取り組む課題:
**A)** 引用文にある「だが気がかりなのは、校内の推薦希望者が例年になく多いことだ。」という一文を英語に訳しなさい。
**B)** 引用文のうち、「前出の女子生徒も、一般選抜を」から「推薦に手をあげているという。」までの部分を一字も変えずに抜き出して示しなさい。

引用文:

*****

前出の女子生徒も、一般選抜を受けるつもりだったが、今は学校推薦を強く希望している。だが気がかりなのは、校内の推薦希望者が例年になく多いことだ。「先生たちが一般選抜はリスクが高いからと熱心に学校推薦を勧めるので、みんなそっちになびいてしまって。自分より成績のいい子が同じ大学を狙っていそうだと不安になるし、生徒がお互いをライバル視してしまって志望校については話せない雰囲気。人間関係が悪化してしまった子たちもいます」
旺文社のデータによると推薦入試(公募推薦・学校推薦を含む)の志望者は20年度に54万3千人と、5年前と比べて約10万人増加。共通テスト導入を前に、浪人を避け、手堅く合格を狙う「安全志向」が高まった昨年は、指定校推薦の志望者が前年比11%増の大幅増となり、中でも成績上位者の利用が増えたという。AO入試も募集枠の拡大に伴い、志望者は5年前の10万人から14.8万人へと5割近く増加している。
オンライン選考にも戸惑い
昨年以上の「超安全志向」が指摘される今年。都内でも指折りの中高一貫の進学校の進路指導担当教員によると、一般受験で難関校に十分受かりそうな生徒が、早々と指定校推薦に手をあげているという。
「休校期間中に面談ができなかったので、一人で不安を募らせてしまったのか、本人はペーパーテストが得意で、プレゼン能力や活動実績が求められる総合型選抜向きではないのに『総合型を受けたい』と言い出す生徒もいます。でもどこの大学・学部の総合型なのかを聞くと曖昧な答えしか返ってこない。なんとかリスクを回避したい一心なのでしょう」

*****

与えられた情報:
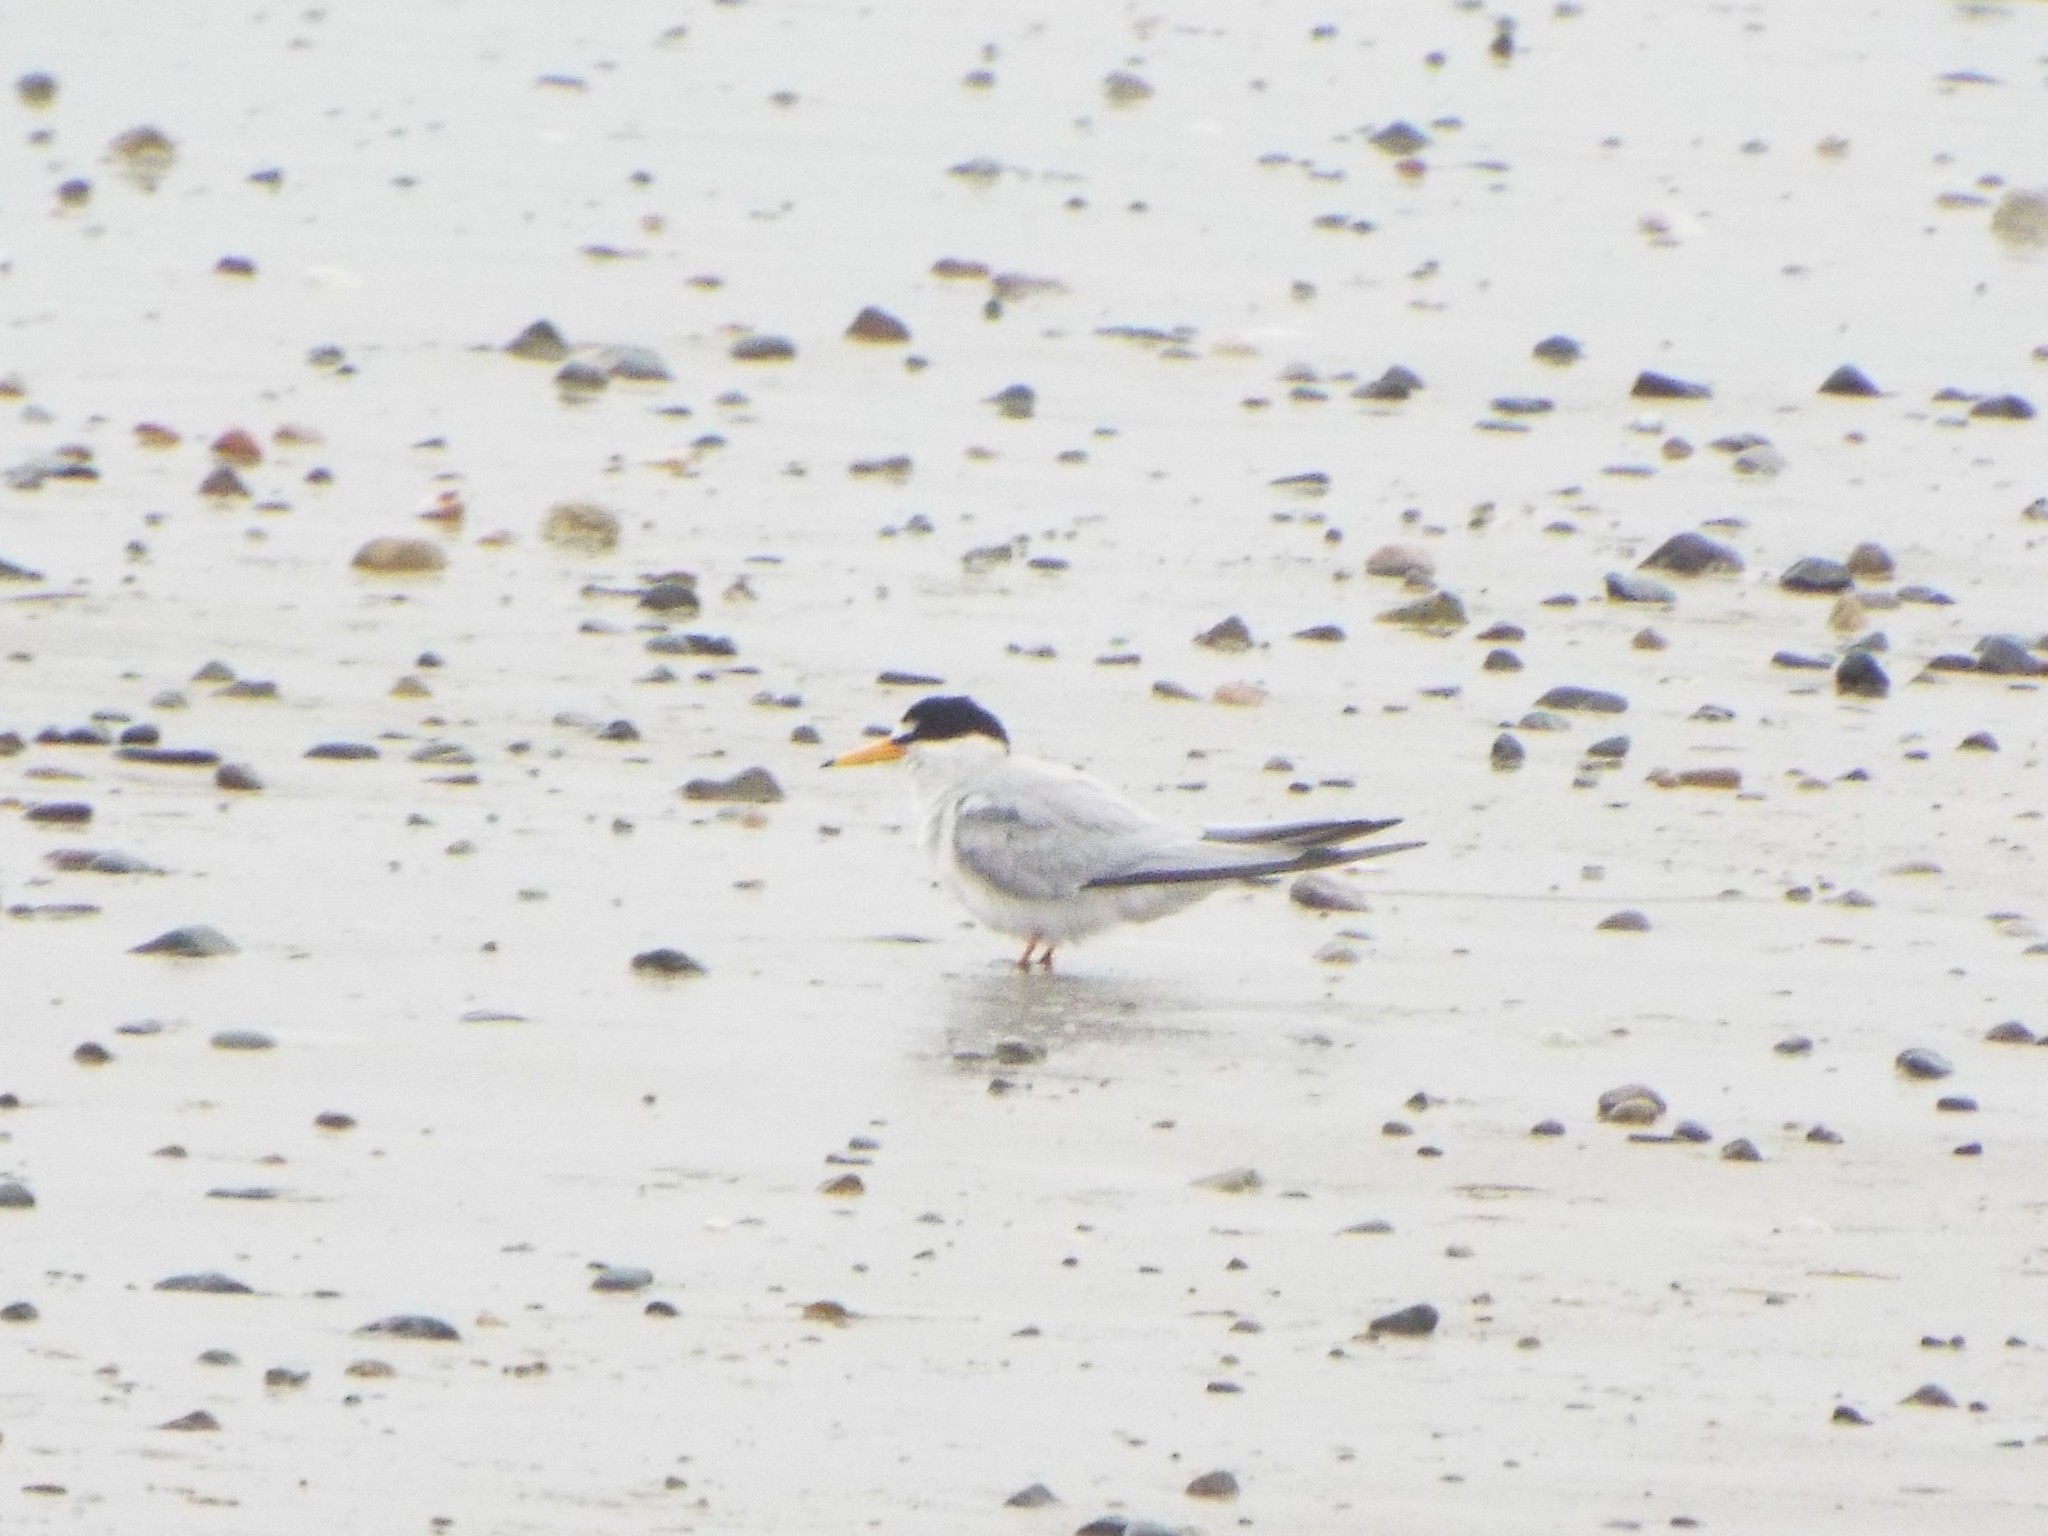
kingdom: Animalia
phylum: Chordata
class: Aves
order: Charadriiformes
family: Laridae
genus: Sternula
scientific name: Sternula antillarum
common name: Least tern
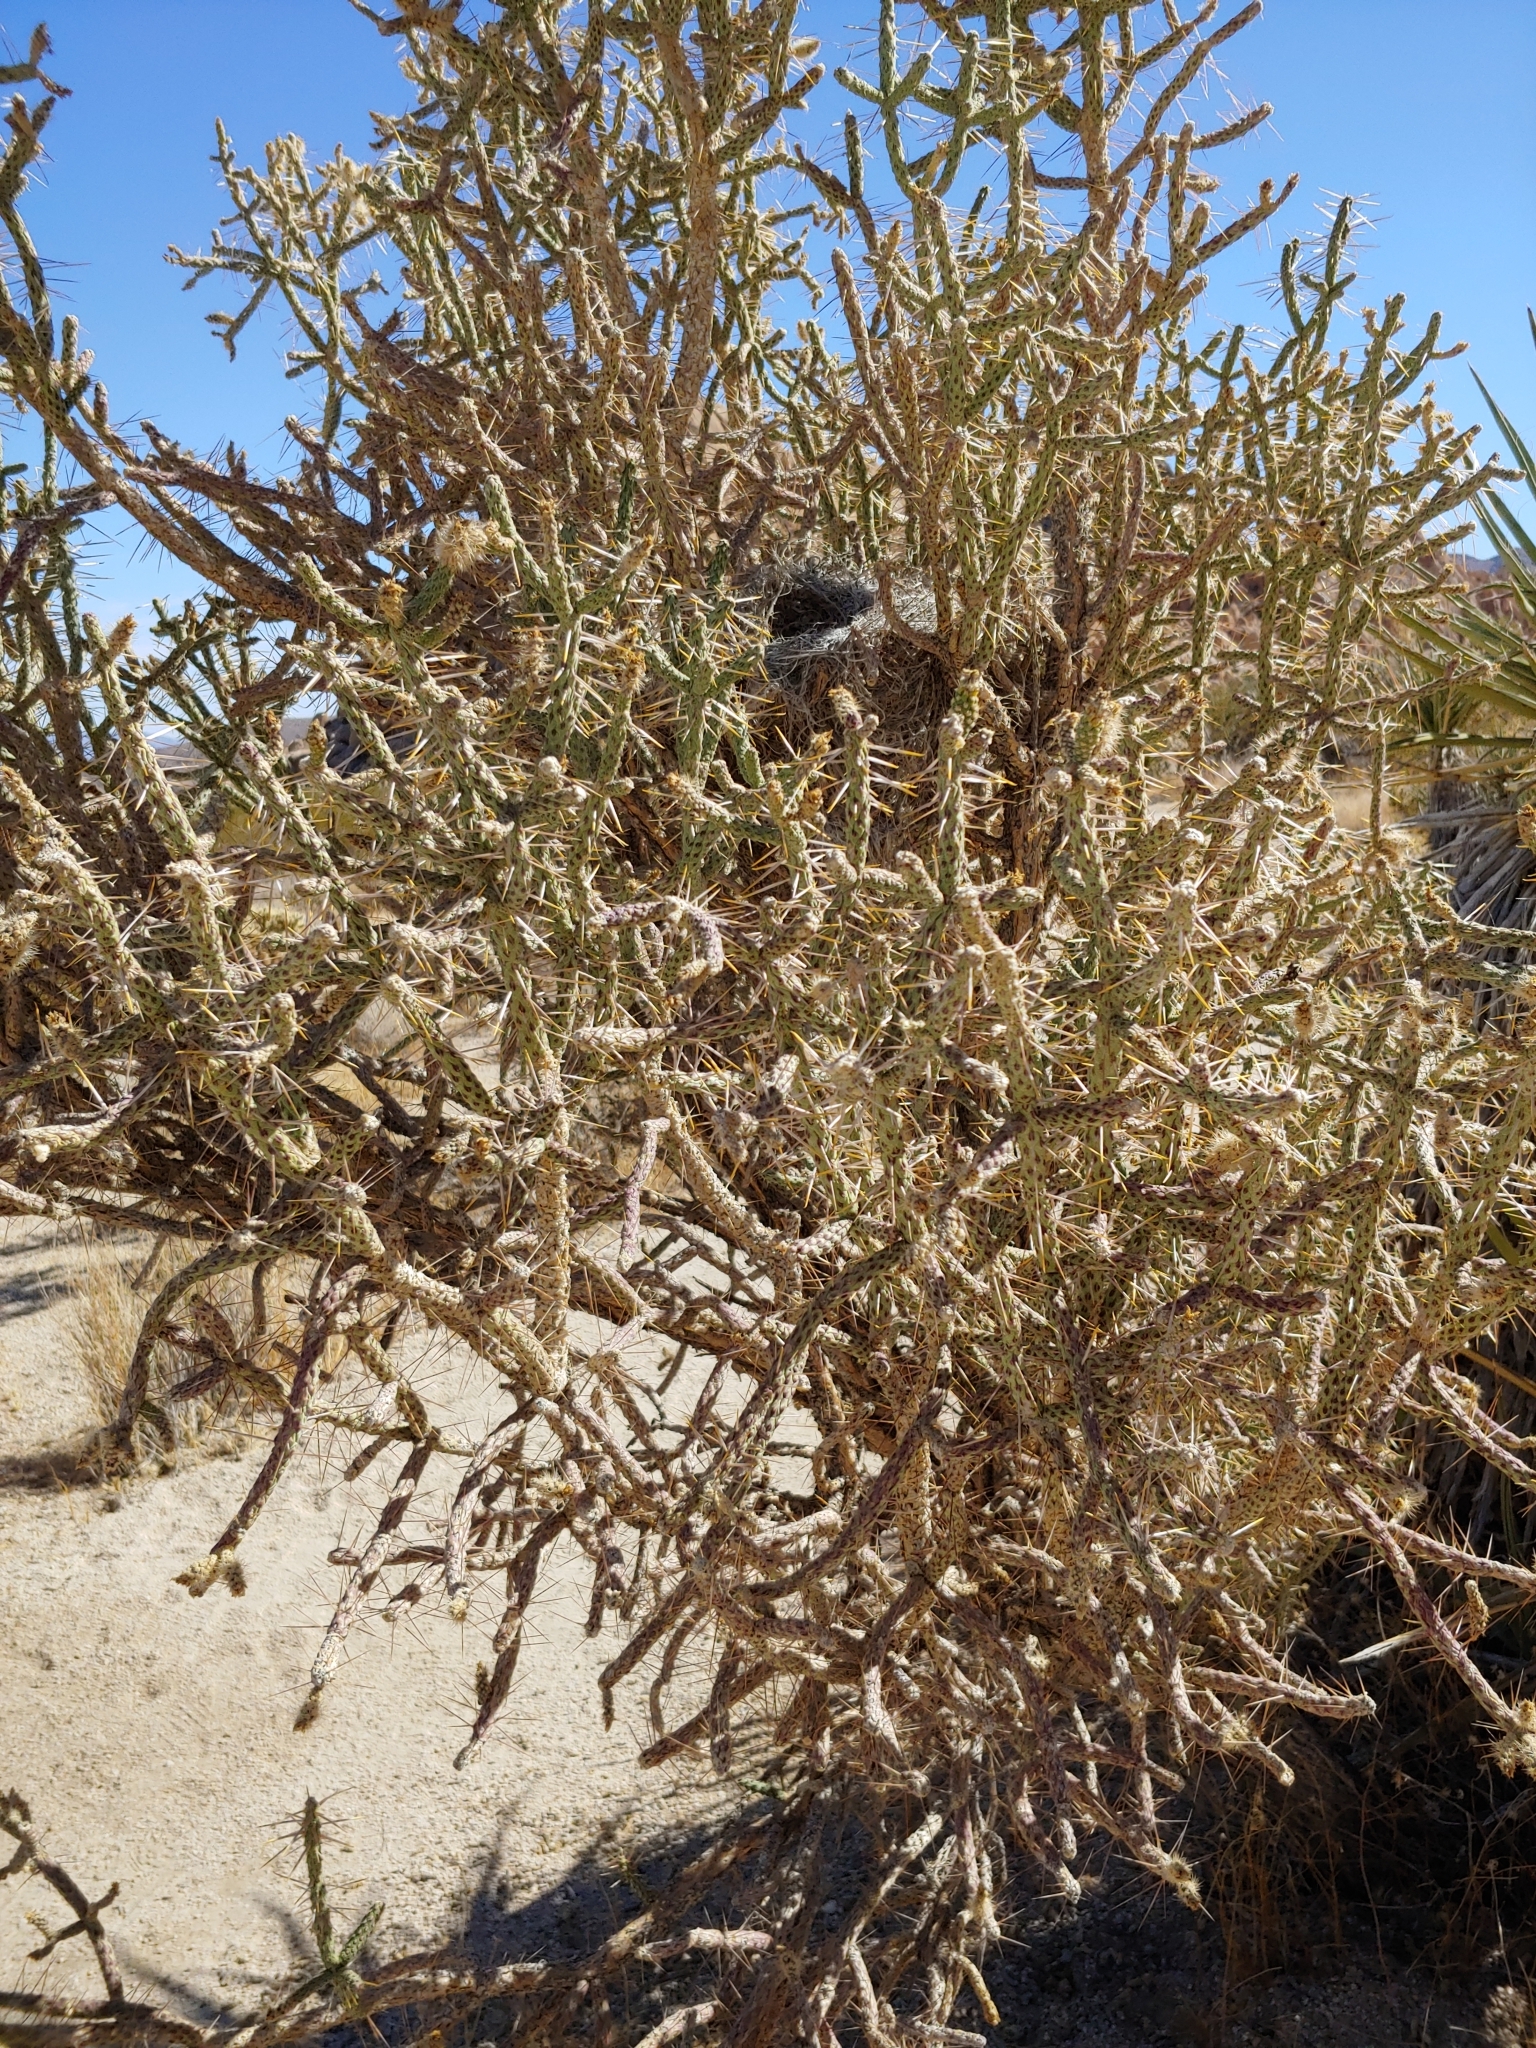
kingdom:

*****

解答例:
**A)** What is worrying, however, is that the number of students at the school hoping for a school recommendation is unusually high compared with previous years.

**B)**
前出の女子生徒も、一般選抜を受けるつもりだったが、今は学校推薦を強く希望している。だが気がかりなのは、校内の推薦希望者が例年になく多いことだ。「先生たちが一般選抜はリスクが高いからと熱心に学校推薦を勧めるので、みんなそっちになびいてしまって。自分より成績のいい子が同じ大学を狙っていそうだと不安になるし、生徒がお互いをライバル視してしまって志望校については話せない雰囲気。人間関係が悪化してしまった子たちもいます」
旺文社のデータによると推薦入試(公募推薦・学校推薦を含む)の志望者は20年度に54万3千人と、5年前と比べて約10万人増加。共通テスト導入を前に、浪人を避け、手堅く合格を狙う「安全志向」が高まった昨年は、指定校推薦の志望者が前年比11%増の大幅増となり、中でも成績上位者の利用が増えたという。AO入試も募集枠の拡大に伴い、志望者は5年前の10万人から14.8万人へと5割近く増加している。
オンライン選考にも戸惑い
昨年以上の「超安全志向」が指摘される今年。都内でも指折りの中高一貫の進学校の進路指導担当教員によると、一般受験で難関校に十分受かりそうな生徒が、早々と指定校推薦に手をあげているという。